Your assignment: Substitute "sectors" for "segments" everywhere in the records below, and reproduce them with no other changes.

Data supplied:
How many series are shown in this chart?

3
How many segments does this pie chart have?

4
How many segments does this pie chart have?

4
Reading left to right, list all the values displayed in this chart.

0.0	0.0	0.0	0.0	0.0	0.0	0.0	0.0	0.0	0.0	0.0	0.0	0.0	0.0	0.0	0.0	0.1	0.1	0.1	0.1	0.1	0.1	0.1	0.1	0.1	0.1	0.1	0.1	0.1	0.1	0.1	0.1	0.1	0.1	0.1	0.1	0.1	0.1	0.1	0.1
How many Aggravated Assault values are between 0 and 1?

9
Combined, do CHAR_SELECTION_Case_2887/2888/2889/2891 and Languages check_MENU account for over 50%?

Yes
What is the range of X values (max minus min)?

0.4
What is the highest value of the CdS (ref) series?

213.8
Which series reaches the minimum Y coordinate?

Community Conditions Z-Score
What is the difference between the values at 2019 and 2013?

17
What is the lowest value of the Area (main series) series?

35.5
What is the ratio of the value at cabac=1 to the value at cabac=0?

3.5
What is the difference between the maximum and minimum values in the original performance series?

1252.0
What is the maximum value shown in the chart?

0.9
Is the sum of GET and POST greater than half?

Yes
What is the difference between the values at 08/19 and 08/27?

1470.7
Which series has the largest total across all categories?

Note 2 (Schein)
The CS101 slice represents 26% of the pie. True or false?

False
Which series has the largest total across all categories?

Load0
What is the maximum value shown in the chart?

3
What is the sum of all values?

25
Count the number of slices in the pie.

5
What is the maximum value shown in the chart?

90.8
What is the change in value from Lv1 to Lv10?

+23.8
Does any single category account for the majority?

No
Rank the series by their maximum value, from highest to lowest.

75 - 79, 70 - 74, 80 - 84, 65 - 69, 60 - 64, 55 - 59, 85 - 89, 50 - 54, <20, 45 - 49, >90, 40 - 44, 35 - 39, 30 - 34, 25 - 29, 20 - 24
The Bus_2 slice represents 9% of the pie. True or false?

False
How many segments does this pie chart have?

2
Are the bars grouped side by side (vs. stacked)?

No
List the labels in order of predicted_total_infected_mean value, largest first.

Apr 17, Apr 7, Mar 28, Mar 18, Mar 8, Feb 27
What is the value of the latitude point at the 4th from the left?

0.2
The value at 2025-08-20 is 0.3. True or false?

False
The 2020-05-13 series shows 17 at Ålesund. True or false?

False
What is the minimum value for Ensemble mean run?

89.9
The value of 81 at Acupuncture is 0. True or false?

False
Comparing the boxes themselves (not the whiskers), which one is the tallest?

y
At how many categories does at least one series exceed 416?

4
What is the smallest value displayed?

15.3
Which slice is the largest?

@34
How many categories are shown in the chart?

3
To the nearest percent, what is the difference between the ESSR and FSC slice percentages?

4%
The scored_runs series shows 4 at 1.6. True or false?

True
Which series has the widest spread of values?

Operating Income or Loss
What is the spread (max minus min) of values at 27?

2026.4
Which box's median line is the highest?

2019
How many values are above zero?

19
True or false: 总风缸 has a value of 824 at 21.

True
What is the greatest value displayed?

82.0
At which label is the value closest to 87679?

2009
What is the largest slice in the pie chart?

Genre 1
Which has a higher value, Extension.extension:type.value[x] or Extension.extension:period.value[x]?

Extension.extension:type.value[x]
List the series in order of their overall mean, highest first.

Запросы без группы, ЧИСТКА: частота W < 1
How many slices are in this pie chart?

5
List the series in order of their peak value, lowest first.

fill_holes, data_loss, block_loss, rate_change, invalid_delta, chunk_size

Output for this task:
How many series are shown in this chart?

3
How many sectors does this pie chart have?

4
How many sectors does this pie chart have?

4
Reading left to right, list all the values displayed in this chart.

0.0	0.0	0.0	0.0	0.0	0.0	0.0	0.0	0.0	0.0	0.0	0.0	0.0	0.0	0.0	0.0	0.1	0.1	0.1	0.1	0.1	0.1	0.1	0.1	0.1	0.1	0.1	0.1	0.1	0.1	0.1	0.1	0.1	0.1	0.1	0.1	0.1	0.1	0.1	0.1
How many Aggravated Assault values are between 0 and 1?

9
Combined, do CHAR_SELECTION_Case_2887/2888/2889/2891 and Languages check_MENU account for over 50%?

Yes
What is the range of X values (max minus min)?

0.4
What is the highest value of the CdS (ref) series?

213.8
Which series reaches the minimum Y coordinate?

Community Conditions Z-Score
What is the difference between the values at 2019 and 2013?

17
What is the lowest value of the Area (main series) series?

35.5
What is the ratio of the value at cabac=1 to the value at cabac=0?

3.5
What is the difference between the maximum and minimum values in the original performance series?

1252.0
What is the maximum value shown in the chart?

0.9
Is the sum of GET and POST greater than half?

Yes
What is the difference between the values at 08/19 and 08/27?

1470.7
Which series has the largest total across all categories?

Note 2 (Schein)
The CS101 slice represents 26% of the pie. True or false?

False
Which series has the largest total across all categories?

Load0
What is the maximum value shown in the chart?

3
What is the sum of all values?

25
Count the number of slices in the pie.

5
What is the maximum value shown in the chart?

90.8
What is the change in value from Lv1 to Lv10?

+23.8
Does any single category account for the majority?

No
Rank the series by their maximum value, from highest to lowest.

75 - 79, 70 - 74, 80 - 84, 65 - 69, 60 - 64, 55 - 59, 85 - 89, 50 - 54, <20, 45 - 49, >90, 40 - 44, 35 - 39, 30 - 34, 25 - 29, 20 - 24
The Bus_2 slice represents 9% of the pie. True or false?

False
How many sectors does this pie chart have?

2
Are the bars grouped side by side (vs. stacked)?

No
List the labels in order of predicted_total_infected_mean value, largest first.

Apr 17, Apr 7, Mar 28, Mar 18, Mar 8, Feb 27
What is the value of the latitude point at the 4th from the left?

0.2
The value at 2025-08-20 is 0.3. True or false?

False
The 2020-05-13 series shows 17 at Ålesund. True or false?

False
What is the minimum value for Ensemble mean run?

89.9
The value of 81 at Acupuncture is 0. True or false?

False
Comparing the boxes themselves (not the whiskers), which one is the tallest?

y
At how many categories does at least one series exceed 416?

4
What is the smallest value displayed?

15.3
Which slice is the largest?

@34
How many categories are shown in the chart?

3
To the nearest percent, what is the difference between the ESSR and FSC slice percentages?

4%
The scored_runs series shows 4 at 1.6. True or false?

True
Which series has the widest spread of values?

Operating Income or Loss
What is the spread (max minus min) of values at 27?

2026.4
Which box's median line is the highest?

2019
How many values are above zero?

19
True or false: 总风缸 has a value of 824 at 21.

True
What is the greatest value displayed?

82.0
At which label is the value closest to 87679?

2009
What is the largest slice in the pie chart?

Genre 1
Which has a higher value, Extension.extension:type.value[x] or Extension.extension:period.value[x]?

Extension.extension:type.value[x]
List the series in order of their overall mean, highest first.

Запросы без группы, ЧИСТКА: частота W < 1
How many slices are in this pie chart?

5
List the series in order of their peak value, lowest first.

fill_holes, data_loss, block_loss, rate_change, invalid_delta, chunk_size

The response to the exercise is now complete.